Description of problem: More than redundancy bricks down, leads to the persistent write return IO error.We can accept this result, but after that, the whole file can not be read/write any longer, even all bricks going up. Version-Release number of selected component (if applicable): 3.6.1 How reproducible: Steps to Reproduce: 1.I create a distribute-disperse volume test Volume Name: test Type: Distributed-Disperse Volume ID: 17149c08-fba6-4061-892f-f815aecff1c9 Status: Started Number of Bricks: 2 x (2 + 1) = 6 Transport-type: tcp Bricks: Brick1: node-1:/sda Brick2: node-1:/sdb Brick3: node-1:/sdc Brick4: node-2:/sda Brick5: node-2:/sdb Brick6: node-2:/sdc 2.I use dd if=/dev/zero of=/mountpoint/test.bak bs=1M, I know the test.bak on Brick4, Brick5 and Brick6. 3. When persistent write, I kill Brick4, persistent write is normal.After that, I kill Brick5, then mountpoint return IO error.
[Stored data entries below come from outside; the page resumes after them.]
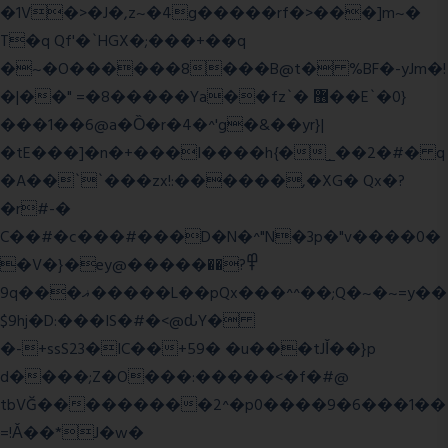
�1V�>�J�,z~�4g�����rf�>���]m~�
T�q Qf'�`HGX�;���+��q
�~�O������8���B@t� %BF�-yJm�!
�|��" =�8�����Ya��fz`� ޶��E`�0}
���1��6@a�Ȍ�r�4�^'g�&��yr}|
�tE���]�n�+���I����h{�_̣��2�#� q
�A��``���zx!:������,�XG� Qx�
?
�r#-�
C��#�c���#���D�N�^"N�3p�"v����0�
�V�}�ey@�����߾?��
9q���ޣ�����L��pQx���^^��;Q�~�~=y��
$9hj�D:���IS�#�<@ԃY�
�-+ssS23�IC��+59� �u���tJǏ��}p
d����;Z�O���:�����<�f�#@
tbVĞ���������2^�p0����9�6���1��
=!Ǎ��*J�w�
Actual results: The whole file can not be read/write any longer, even all bricks going up. Expected results: After bricks going up, we can read the data that wrote before IO error. Additional info:
Judging from the disperse source code, it doesn't have a good mechanism to keep consistency when write or update block error, like the XFS's journal that can provide a transaction for every write or update. What's your meaning? Do you will have some work for this in the furture?@Xavier Hernandez Thanks.
Since the bug was raised, the similar test has been done several times and it is working fine. I think this issue has been fixed. In case you face this issue again please open a new bug. Closing this bug for now.